Солдат тоже человек
Такого казуса и от самого высокого начальства не скроешь. Да и как скроешь, когда из Грузии уже полетела на весь мир убийственная информационная бомба: сержант Глухов обратился с экрана Грузинского ТВ с прошением к президенту Михаилу Саакашвили: « Я прошу президента Грузии предоставить мне убежище, я не могу больше терпеть тех тягот, на которые обречены российские солдаты здесь» (т.е. в Южной Осетии).
Чёртов Глухов! Ладно, перебежал бы во вражеский стан из политических соображений – противозаконно, но даже солидно: у российского солдата - собственные политические воззрения. Или из-за несогласия с политической линией «Единой России». В качестве, к примеру, протеста против повышения таможенных пошлин на ввозимые в Россию иностранные автомобили. Или против увеличения стоимости проезда в городском транспорте, хлебобулочных изделий, газа, электричества, водоснабжения... Так нет же! Сбежал «из-за невозможности терпеть тяготы, на которые обречены российские солдаты». Слова-то, какие: «тяготы», «обречены»! Позор на весь мир: солдат бежит из армии Великой России из-за «тягот», делающих невозможной воинскую службу. И, памятуя суворовское: «наступление – лучшее средство защиты», Минобороны РФ обрушился на врага сенсационным сообщением: грузинские спецслужбы похитили сержанта Александра Глухова из российской воинской части.
Да вот недогляд. Оперативники из Минобороны РФ не сумели «обезвредить» еще существующие в России немногочисленные свободные СМИ. «Похищенный» сержант успел в интервью корреспондентам радиостанции «Эхо Москвы» и «Новой газеты» сообщить, что его никто не похищал, не принуждал, в Грузию он ушел по собственной воле. Будь у Южной Осетии граница с другим государством, ушел бы туда.

+-------+

## Задачи для решения
1. Перепишите без изменений фрагмент текста о сержанте Глухове, который начинается со слов «Солдат тоже человек» и заканчивается словами «в Южной Осетии).».
2. Судя по тексту о сержанте Глухове, к кому он обратился с экрана Грузинского ТВ с просьбой об убежище?
3. Продолжите текст о сержанте Глухове с того места, где он заканчивается.
Строки ниже никак не связаны с текстом о сержанте Глухове.

+-------+

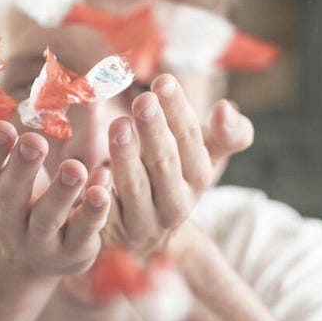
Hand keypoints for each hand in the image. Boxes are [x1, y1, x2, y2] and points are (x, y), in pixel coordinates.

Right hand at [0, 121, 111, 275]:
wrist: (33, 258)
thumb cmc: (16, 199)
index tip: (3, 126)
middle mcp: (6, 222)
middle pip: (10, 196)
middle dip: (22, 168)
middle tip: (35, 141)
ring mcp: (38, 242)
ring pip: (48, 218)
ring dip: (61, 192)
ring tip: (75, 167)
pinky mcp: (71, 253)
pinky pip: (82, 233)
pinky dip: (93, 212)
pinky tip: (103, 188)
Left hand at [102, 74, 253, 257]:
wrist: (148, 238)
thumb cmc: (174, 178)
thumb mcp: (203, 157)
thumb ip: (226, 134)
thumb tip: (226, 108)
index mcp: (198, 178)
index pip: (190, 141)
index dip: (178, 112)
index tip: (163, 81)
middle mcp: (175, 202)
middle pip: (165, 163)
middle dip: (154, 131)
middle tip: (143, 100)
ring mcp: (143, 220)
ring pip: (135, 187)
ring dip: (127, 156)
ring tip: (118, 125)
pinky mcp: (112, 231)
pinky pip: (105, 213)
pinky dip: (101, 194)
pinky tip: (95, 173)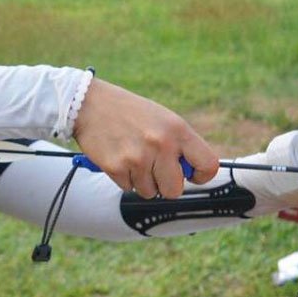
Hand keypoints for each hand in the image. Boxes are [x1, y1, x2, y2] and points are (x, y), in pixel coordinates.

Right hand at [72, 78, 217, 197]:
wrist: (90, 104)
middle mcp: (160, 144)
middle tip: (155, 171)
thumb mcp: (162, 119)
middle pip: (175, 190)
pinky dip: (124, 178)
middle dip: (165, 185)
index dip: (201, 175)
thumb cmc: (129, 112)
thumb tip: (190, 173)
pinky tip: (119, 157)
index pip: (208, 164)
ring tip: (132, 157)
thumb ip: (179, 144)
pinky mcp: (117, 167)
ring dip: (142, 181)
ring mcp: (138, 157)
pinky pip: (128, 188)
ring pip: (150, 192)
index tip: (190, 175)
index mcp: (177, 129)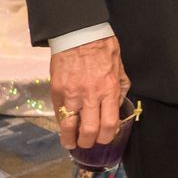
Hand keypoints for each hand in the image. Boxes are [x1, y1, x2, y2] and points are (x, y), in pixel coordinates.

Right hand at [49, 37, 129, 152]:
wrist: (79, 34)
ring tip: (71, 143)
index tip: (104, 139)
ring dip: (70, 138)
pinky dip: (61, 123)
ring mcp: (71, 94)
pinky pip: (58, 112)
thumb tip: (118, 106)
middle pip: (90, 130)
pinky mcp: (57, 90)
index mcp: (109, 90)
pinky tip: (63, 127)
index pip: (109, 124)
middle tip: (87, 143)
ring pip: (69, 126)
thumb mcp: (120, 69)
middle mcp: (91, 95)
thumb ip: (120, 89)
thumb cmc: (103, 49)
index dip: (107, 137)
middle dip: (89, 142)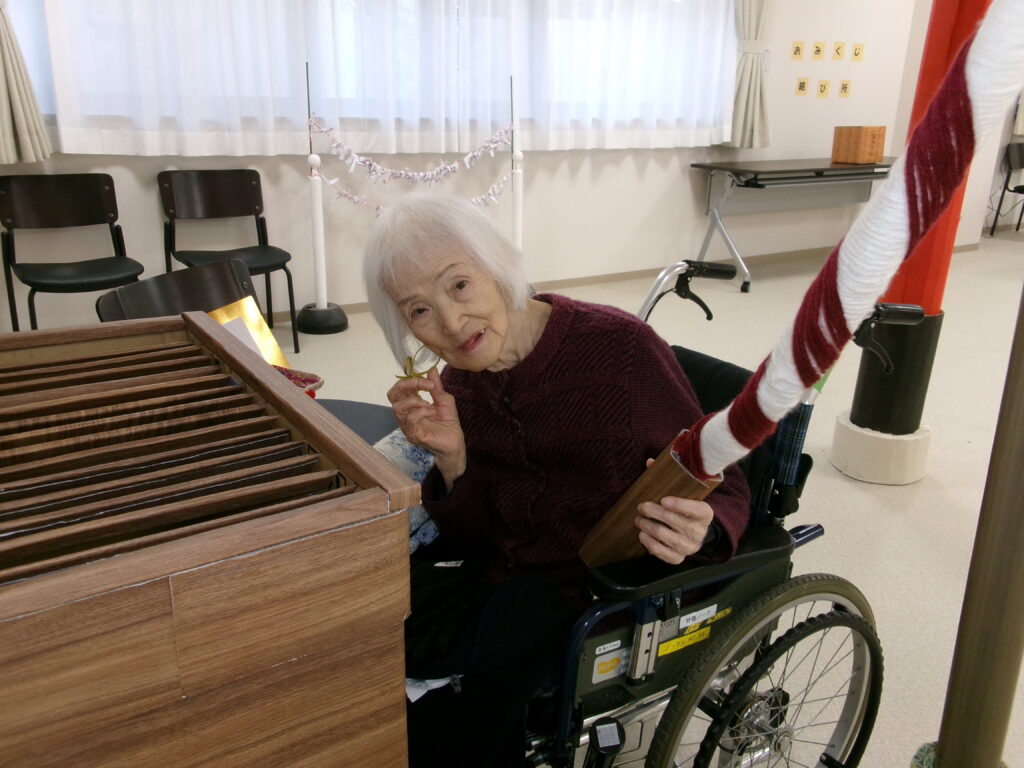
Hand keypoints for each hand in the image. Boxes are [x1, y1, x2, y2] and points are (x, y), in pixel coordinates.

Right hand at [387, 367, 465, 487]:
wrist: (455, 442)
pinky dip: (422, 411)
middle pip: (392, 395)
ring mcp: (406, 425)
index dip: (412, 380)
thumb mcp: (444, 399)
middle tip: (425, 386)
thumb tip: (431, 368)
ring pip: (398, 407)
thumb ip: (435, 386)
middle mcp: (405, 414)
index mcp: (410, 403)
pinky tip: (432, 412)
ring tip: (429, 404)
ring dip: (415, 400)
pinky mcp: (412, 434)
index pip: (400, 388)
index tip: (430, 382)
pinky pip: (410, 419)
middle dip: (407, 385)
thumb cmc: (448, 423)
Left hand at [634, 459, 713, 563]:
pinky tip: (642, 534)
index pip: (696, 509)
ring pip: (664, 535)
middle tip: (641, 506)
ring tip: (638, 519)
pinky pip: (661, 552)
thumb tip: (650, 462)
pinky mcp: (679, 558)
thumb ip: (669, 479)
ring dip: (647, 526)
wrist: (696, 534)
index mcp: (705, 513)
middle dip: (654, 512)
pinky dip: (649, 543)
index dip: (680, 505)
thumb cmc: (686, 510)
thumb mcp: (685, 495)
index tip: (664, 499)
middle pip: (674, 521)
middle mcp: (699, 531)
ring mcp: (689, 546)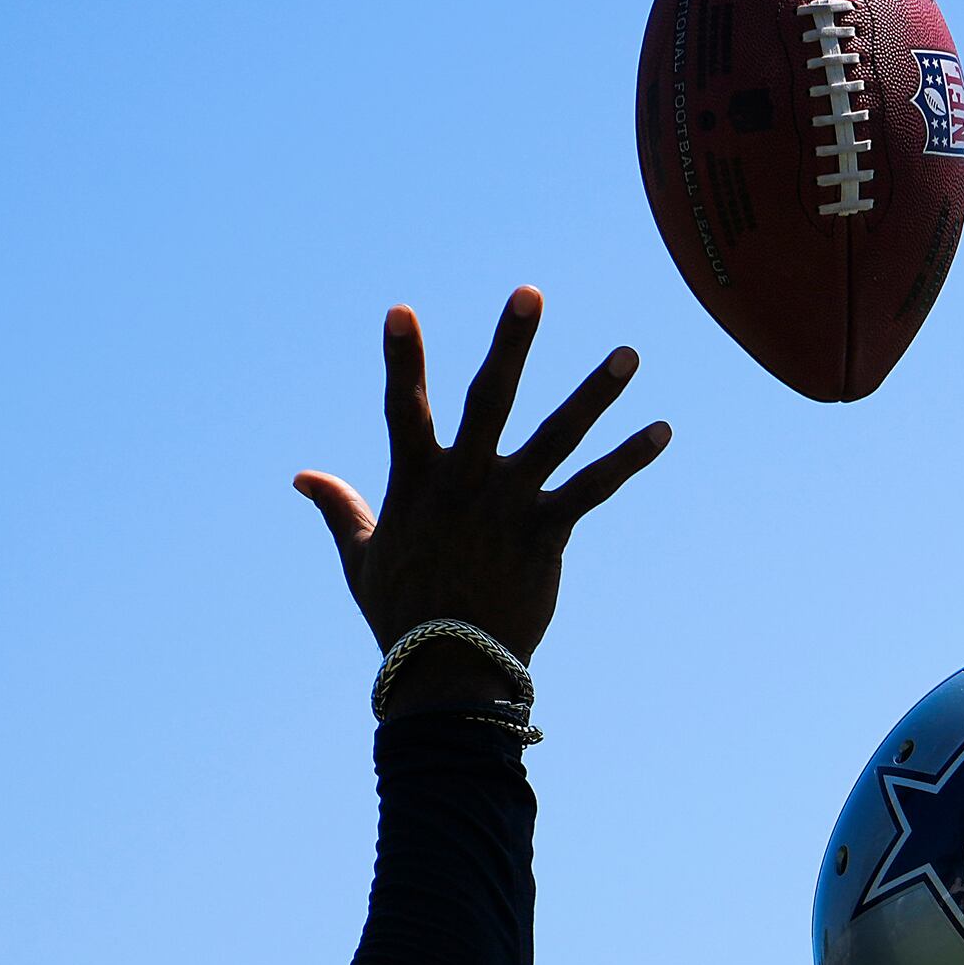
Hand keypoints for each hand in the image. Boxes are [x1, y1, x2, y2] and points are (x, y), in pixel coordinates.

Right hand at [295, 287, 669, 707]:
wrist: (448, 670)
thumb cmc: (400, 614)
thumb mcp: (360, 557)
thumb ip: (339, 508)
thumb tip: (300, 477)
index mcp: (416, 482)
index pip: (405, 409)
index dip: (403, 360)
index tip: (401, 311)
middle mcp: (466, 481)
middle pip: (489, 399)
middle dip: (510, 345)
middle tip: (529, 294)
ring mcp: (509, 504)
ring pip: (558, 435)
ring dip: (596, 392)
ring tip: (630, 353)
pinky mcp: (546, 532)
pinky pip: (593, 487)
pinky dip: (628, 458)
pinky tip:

+-------+

## Ответы на задания
1.
Солдат тоже человек
Такого казуса и от самого высокого начальства не скроешь. Да и как скроешь, когда из Грузии уже полетела на весь мир убийственная информационная бомба: сержант Глухов обратился с экрана Грузинского ТВ с прошением к президенту Михаилу Саакашвили: « Я прошу президента Грузии предоставить мне убежище, я не могу больше терпеть тех тягот, на которые обречены российские солдаты здесь» (т.е. в Южной Осетии).

2. К президенту Грузии Михаилу Саакашвили.

3.
О «тяготах», которые вынудили Глухова на такой неординарный поступок, красноречиво рассказала в газете «Коммерсант»сотрудница правозащитного центра «Демос» Варвара Пархоменко. Находясь в Ахалгорском районе Южной Осетии, она видела, что солдаты российской воинской части, дислоцированной там, служат в тяжелых условиях, «...живут в драных брезентовых палатках... Военные там еще и пьют безбожно – район винодельческий, а пьянство провоцирует конфликты...». И активисты из Комитета солдатских матерей подтверждают: «...питаются впроголодь, месяцами не знают бани, офицеры издеваются над ними, случается, привязывают солдат к деревьям. У них изъяты документы, удостоверяющие их личность и принадлежность к определенной воинской части». О каком уж тут говорить соблюдении прав человека, гарантированных Конституцией РФ! Но эти объективные доказательства корреспондентов и матерей, пославших сыновей в армию защищать Отечество, а не на каторгу, которой эта служба оборачивается в действительности, в Минобороны РФ и слышать не желают. Стараясь выйти сухими из воды, оградить страну от позора и, главное, уберечься от ответственности, упрямо твердят: похитили, принудили, заманили. И зеленеют от злости, беспомощности, читая заявление официального представителя МВД Грузии «Интерфаксу»: «Он (сержант Глухов) свободен как в плане передвижения, так и выбора – оставаться ли в Грузии или возвращаться в Россию. Все утверждения Минобороны РФ, что якобы Глухов был захвачен грузинскими спецслужбами, являются откровенной дезинформацией».
Да, с юридической точки зрения сержант Глухов - дезертир. Но российскому командованию трагедия видится не в самом этом факте – он давно не сенсация, а в том, что сержант ушел во «вражескую Грузию» и весь мир узнал правду о солдатской службе в Российской армии.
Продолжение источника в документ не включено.